Tesla k40 GPU kernel timeout functionality absent.

Hi

I am using a Tesla k40 GPU. I would like to have an ability to kill a GPU kernel without having to kill the process that triggers that kernel.

It seems that the there are only two options to do that.

  1. Kill the process calling it
    2)Introduce a check for execution in the kernel itself.

However, these options are undesirable for us. Are there any other ways that I might have missed, say in hardware or using Cuda API. If not, are there any plans to handle this in the future.

Thanks

cudaDeviceReset() issued from the owning process (i.e. from the owning application) should kill any and all kernels and eliminate any allocations. It’s not required to kill the process, but this obviously requires programmatic control within the process. It doesn’t require any specifics within the kernel code.
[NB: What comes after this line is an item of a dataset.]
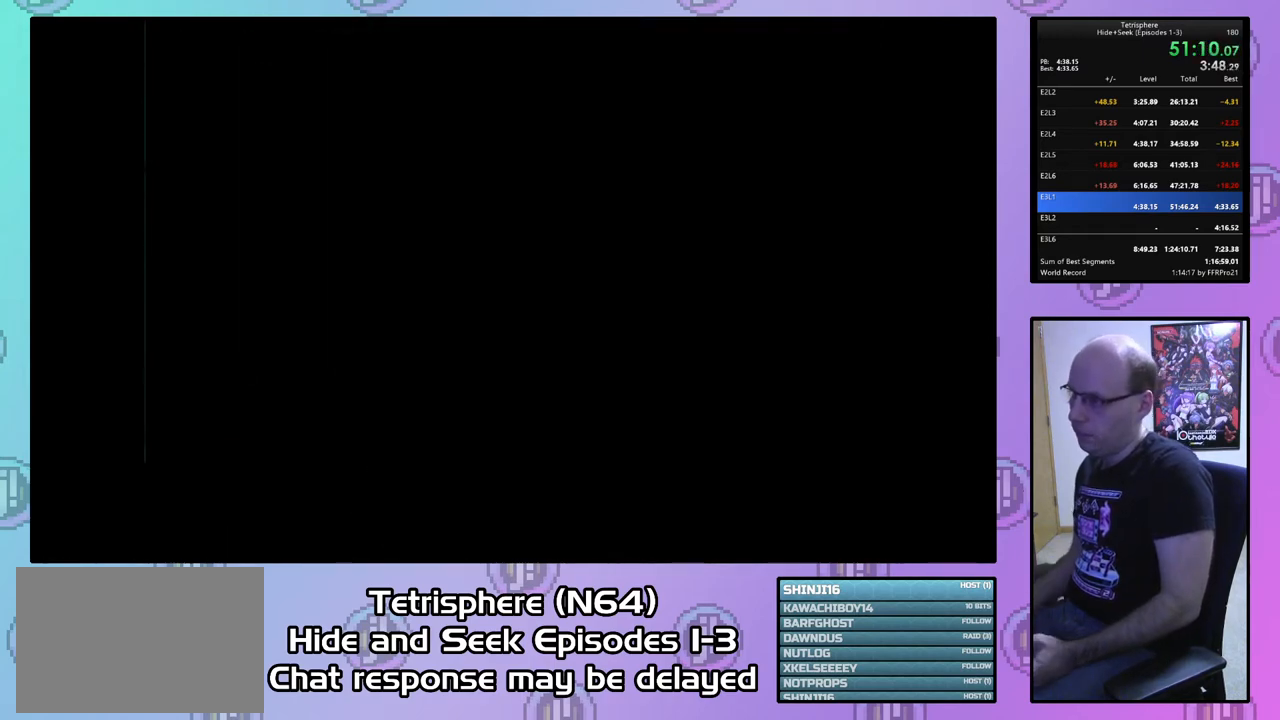
{"buttons": ["CROSS", "CIRCLE"], "right_stick": "center", "events": [[233, "CROSS", "down"], [267, "CIRCLE", "down"], [367, "CIRCLE", "up"], [367, "CROSS", "up"], [433, "CIRCLE", "down"], [433, "CROSS", "down"]]}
You could also try experimenting with the

nvidia-smi -r

command. Before trying to use it, please read the --help or man nvidia-smi. Other switches are needed with it and there are various other limitations/restrictions, such as requiring root privilege.

Using any of these approaches as a regular GPU management tool is probably not advisable. Killing the GPU activity underlying a process is a rather large crowbar to the process, and it’s doubtful every side effect or corner case can be imagined or tested.

“However, these options are undesirable for us.”

why?